2. In its recent statement, HRW stresses that all issues in its May 2005 report about "human rights abuses in Mojahedin camps" refer to the period before the Iraq war. It admits that no abuse has occurred in recent years. It is unclear why HRW did not acknowledge in its original report that the allegations are of a thing of the past or why it is retreating only now, after such enormous international outcry. If HRW were truly concerned about human rights abuses by the Mojahedin, why did it wait two-and-a-half years after such alleged abuses ended before preparing its report? This is of particular concern because HRW knew of the allegations by its so-called witnesses a long time ago, and it knew that they were not raised for the first time in 2005. Four of the witnesses have lived in Europe since mid-1990s and frequently repeated the same allegations, informing HRW about them as well. HRW representatives met with those "witnesses" in February 1997 in Cologne, Germany. MOIS sent other so-called witnesses abroad in early 2002 to raise exactly the same charges HRW has now repeated. It becomes clear, therefore, that the timing of the report’s publication was meant to aid the bankrupt policy of appeasing the Tehran regime and to stem the growing global consensus on the need for democratic change in Iran and the removal of the People’s Mojahedin of Iran from the terrorist list.

» EXCERPTED RECORDS:
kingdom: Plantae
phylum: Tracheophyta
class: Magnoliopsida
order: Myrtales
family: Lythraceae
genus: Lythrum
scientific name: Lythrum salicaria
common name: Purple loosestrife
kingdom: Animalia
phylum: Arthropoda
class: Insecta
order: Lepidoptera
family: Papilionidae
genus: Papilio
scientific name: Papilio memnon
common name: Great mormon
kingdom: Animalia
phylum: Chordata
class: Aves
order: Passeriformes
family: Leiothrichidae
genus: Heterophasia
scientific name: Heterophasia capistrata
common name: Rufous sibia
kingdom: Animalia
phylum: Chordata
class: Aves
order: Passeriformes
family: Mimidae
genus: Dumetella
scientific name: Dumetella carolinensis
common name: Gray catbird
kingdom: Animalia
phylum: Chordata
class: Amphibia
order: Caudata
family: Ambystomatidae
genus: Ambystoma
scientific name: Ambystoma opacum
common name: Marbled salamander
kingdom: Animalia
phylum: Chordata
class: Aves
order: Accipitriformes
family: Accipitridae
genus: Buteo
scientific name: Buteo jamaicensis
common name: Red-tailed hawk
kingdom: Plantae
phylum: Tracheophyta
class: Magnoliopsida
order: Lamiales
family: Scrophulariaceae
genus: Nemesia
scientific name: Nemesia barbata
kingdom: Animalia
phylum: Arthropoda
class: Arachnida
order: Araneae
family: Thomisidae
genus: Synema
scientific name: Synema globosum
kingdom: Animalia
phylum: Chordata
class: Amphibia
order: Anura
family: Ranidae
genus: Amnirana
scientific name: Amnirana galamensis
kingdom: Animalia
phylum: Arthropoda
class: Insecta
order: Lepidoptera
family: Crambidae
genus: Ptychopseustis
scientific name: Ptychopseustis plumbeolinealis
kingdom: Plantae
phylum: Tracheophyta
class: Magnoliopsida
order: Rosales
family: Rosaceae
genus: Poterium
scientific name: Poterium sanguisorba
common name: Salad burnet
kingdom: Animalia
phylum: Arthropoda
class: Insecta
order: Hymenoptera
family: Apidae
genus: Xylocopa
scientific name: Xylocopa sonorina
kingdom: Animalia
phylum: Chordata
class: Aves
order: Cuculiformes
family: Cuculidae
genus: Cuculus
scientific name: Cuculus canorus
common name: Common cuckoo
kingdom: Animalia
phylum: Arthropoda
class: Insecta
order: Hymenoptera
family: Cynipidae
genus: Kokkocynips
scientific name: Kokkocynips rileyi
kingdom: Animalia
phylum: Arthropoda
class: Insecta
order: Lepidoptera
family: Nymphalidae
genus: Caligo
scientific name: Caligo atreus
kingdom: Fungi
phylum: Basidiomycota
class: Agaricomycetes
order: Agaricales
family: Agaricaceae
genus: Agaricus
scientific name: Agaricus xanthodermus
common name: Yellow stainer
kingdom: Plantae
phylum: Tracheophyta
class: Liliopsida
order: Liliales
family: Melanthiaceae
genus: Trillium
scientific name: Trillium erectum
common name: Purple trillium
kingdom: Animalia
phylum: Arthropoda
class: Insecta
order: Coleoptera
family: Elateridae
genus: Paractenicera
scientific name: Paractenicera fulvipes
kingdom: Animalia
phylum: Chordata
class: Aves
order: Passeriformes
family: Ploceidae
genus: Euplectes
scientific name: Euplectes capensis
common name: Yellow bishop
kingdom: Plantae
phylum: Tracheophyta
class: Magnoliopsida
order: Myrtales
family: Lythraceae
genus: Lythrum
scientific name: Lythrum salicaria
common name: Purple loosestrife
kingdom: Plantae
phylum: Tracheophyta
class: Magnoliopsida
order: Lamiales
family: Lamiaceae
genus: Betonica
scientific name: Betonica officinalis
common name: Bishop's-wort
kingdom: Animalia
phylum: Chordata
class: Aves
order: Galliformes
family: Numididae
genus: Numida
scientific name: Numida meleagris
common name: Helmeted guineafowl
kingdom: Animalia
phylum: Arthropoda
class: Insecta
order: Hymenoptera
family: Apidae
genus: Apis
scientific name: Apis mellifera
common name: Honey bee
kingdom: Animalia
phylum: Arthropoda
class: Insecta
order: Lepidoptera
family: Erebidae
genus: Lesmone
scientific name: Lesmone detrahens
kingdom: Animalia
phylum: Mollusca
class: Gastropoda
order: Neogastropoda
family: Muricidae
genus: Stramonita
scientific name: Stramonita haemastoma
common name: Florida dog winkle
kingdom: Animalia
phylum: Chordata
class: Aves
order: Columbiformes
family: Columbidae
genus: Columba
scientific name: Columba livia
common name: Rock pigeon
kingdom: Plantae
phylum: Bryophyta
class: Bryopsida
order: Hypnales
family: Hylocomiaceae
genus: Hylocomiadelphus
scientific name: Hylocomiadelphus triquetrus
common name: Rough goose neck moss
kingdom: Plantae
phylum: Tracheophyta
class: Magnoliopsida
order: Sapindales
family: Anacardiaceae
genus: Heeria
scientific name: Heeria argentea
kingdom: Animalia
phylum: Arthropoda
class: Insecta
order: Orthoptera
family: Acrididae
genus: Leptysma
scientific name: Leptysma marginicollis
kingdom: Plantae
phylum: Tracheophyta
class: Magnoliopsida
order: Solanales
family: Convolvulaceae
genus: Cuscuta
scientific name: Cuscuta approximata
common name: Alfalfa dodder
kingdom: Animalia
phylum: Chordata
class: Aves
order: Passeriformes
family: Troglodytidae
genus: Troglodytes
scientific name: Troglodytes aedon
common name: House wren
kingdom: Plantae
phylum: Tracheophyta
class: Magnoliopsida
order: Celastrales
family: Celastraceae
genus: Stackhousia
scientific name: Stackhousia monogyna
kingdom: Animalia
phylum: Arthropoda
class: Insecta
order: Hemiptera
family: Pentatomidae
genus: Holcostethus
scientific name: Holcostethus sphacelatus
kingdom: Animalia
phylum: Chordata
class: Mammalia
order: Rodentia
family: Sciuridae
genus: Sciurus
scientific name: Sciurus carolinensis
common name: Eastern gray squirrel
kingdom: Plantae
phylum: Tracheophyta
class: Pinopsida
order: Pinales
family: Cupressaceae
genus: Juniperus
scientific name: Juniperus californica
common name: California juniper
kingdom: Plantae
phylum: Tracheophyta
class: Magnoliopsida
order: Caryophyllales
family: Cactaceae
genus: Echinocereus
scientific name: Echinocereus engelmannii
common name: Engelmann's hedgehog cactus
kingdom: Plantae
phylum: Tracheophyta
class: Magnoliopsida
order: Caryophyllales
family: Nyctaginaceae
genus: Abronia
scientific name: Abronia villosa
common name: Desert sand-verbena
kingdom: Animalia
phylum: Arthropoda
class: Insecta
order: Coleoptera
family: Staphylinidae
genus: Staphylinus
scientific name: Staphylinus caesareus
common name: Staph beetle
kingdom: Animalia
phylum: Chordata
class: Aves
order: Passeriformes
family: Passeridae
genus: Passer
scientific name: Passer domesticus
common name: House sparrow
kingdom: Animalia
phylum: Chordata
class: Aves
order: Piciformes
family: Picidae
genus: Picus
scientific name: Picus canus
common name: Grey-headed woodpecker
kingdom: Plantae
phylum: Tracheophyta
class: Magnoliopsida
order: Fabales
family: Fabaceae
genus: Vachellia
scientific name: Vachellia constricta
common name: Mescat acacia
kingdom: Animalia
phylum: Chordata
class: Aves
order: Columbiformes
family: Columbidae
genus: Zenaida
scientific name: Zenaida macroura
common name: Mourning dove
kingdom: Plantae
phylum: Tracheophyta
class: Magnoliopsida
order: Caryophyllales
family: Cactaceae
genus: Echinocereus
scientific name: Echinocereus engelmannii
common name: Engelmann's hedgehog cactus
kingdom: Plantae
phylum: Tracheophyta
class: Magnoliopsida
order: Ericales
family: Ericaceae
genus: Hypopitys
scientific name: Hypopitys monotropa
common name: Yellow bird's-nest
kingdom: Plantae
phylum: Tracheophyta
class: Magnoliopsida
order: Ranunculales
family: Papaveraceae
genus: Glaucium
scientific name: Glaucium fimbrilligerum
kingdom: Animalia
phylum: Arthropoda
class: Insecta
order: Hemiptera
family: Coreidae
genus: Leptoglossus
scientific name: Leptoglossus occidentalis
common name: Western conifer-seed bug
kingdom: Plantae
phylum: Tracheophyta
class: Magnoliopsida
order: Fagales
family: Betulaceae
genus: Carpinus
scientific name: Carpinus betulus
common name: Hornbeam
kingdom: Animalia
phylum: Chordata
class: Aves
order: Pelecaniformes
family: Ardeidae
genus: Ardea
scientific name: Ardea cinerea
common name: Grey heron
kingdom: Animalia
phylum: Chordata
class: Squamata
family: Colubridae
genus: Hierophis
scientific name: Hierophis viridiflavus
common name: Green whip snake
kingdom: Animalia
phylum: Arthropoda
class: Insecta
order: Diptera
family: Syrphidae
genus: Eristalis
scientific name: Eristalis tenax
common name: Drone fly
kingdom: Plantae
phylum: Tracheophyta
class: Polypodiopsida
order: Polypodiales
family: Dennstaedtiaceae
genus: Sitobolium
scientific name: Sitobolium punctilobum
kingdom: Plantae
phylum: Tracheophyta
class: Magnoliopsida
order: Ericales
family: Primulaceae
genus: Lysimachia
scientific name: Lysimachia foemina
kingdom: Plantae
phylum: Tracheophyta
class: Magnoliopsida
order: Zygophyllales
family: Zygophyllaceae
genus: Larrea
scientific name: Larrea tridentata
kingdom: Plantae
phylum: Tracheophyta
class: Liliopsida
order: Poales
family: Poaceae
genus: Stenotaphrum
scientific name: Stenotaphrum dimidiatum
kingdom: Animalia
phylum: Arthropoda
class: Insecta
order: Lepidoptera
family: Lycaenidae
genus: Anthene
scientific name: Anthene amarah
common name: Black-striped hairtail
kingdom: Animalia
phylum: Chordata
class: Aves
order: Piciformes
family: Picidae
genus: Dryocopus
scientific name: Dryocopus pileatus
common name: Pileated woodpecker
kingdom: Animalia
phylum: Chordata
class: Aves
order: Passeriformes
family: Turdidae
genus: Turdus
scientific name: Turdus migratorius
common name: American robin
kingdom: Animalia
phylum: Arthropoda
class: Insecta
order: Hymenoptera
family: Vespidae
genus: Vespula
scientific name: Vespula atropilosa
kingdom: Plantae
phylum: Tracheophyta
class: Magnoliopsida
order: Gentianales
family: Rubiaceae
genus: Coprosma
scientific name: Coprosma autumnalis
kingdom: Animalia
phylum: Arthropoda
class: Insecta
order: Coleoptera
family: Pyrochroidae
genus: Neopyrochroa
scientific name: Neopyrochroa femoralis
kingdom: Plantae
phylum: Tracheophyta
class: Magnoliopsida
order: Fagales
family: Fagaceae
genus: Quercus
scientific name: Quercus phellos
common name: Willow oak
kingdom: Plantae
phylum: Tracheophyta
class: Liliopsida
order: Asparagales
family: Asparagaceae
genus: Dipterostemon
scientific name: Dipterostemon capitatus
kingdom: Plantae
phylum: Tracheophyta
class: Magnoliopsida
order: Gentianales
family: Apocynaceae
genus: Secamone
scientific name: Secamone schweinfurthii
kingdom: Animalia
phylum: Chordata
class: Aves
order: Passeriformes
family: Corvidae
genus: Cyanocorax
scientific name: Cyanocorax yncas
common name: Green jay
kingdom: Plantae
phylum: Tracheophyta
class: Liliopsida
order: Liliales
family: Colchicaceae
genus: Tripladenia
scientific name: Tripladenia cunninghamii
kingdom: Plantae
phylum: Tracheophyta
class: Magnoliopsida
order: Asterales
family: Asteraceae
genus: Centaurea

» WORK INSTRUCTIONS:
Answer these questions from the passage on the HRW report.
1. In what month and year did HRW issue its report on abuses in Mojahedin camps?
2. Where and when did HRW representatives meet with the "witnesses"?
3. When did MOIS send other so-called witnesses abroad?

» EXERCISE ANSWER:
1. May 2005.
2. In Cologne, Germany, in February 1997.
3. In early 2002.